--- START ---

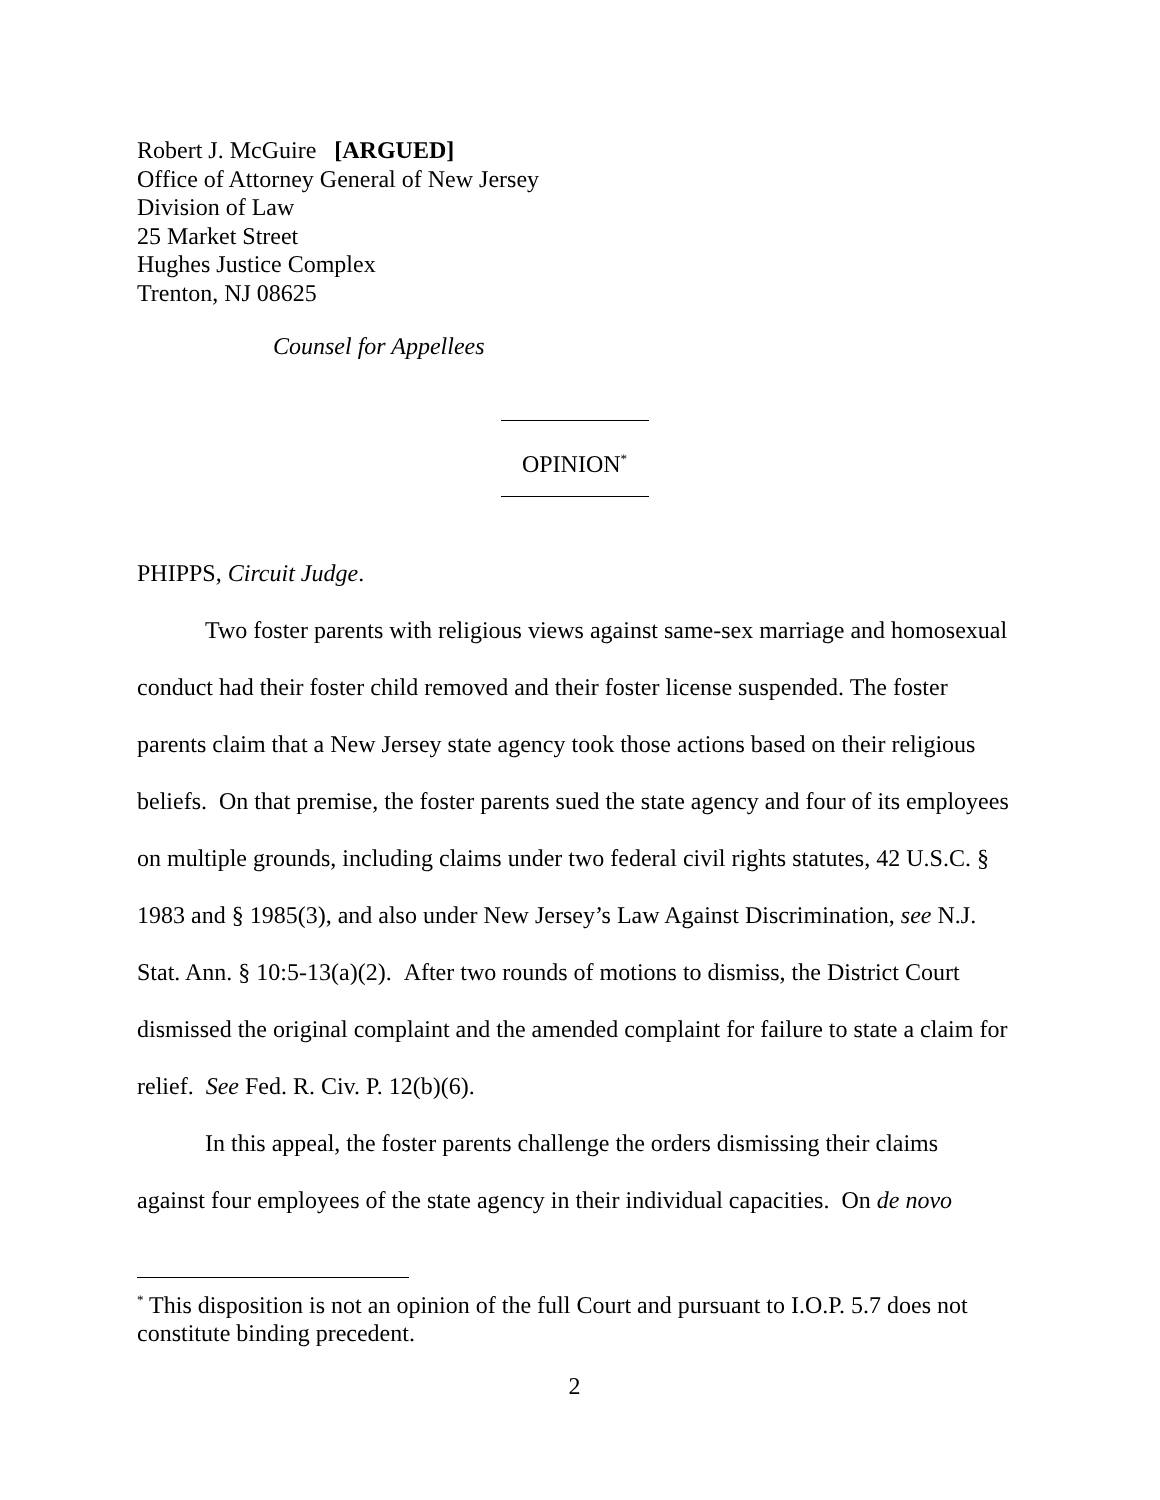Robert J. McGuire [ARGUED]
Office of Attorney General of New Jersey
Division of Law
25 Market Street
Hughes Justice Complex
Trenton, NJ 08625
Counsel for Appellees
OPINION<sup>*</sup>
PHIPPS, Circuit Judge.
Two foster parents with religious views against same-sex marriage and homosexual conduct had their foster child removed and their foster license suspended. The foster parents claim that a New Jersey state agency took those actions based on their religious beliefs. On that premise, the foster parents sued the state agency and four of its employees on multiple grounds, including claims under two federal civil rights statutes, 42 U.S.C. § 1983 and § 1985(3), and also under New Jersey’s Law Against Discrimination, see N.J. Stat. Ann. § 10:5-13(a)(2). After two rounds of motions to dismiss, the District Court dismissed the original complaint and the amended complaint for failure to state a claim for relief. See Fed. R. Civ. P. 12(b)(6).
In this appeal, the foster parents challenge the orders dismissing their claims against four employees of the state agency in their individual capacities. On de novo
<sup>*</sup> This disposition is not an opinion of the full Court and pursuant to I.O.P. 5.7 does not constitute binding precedent.
2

--- END ---

◆ **EXERCISE INSTRUCTIONS**: Beginning with the line that contains "PHIPPS, Circuit Judge.", return every line through the end of the data above, exactly as written.

◆ **REPLY TO THE EXERCISE**:
PHIPPS, Circuit Judge.
Two foster parents with religious views against same-sex marriage and homosexual conduct had their foster child removed and their foster license suspended. The foster parents claim that a New Jersey state agency took those actions based on their religious beliefs. On that premise, the foster parents sued the state agency and four of its employees on multiple grounds, including claims under two federal civil rights statutes, 42 U.S.C. § 1983 and § 1985(3), and also under New Jersey’s Law Against Discrimination, see N.J. Stat. Ann. § 10:5-13(a)(2). After two rounds of motions to dismiss, the District Court dismissed the original complaint and the amended complaint for failure to state a claim for relief. See Fed. R. Civ. P. 12(b)(6).
In this appeal, the foster parents challenge the orders dismissing their claims against four employees of the state agency in their individual capacities. On de novo
<sup>*</sup> This disposition is not an opinion of the full Court and pursuant to I.O.P. 5.7 does not constitute binding precedent.
2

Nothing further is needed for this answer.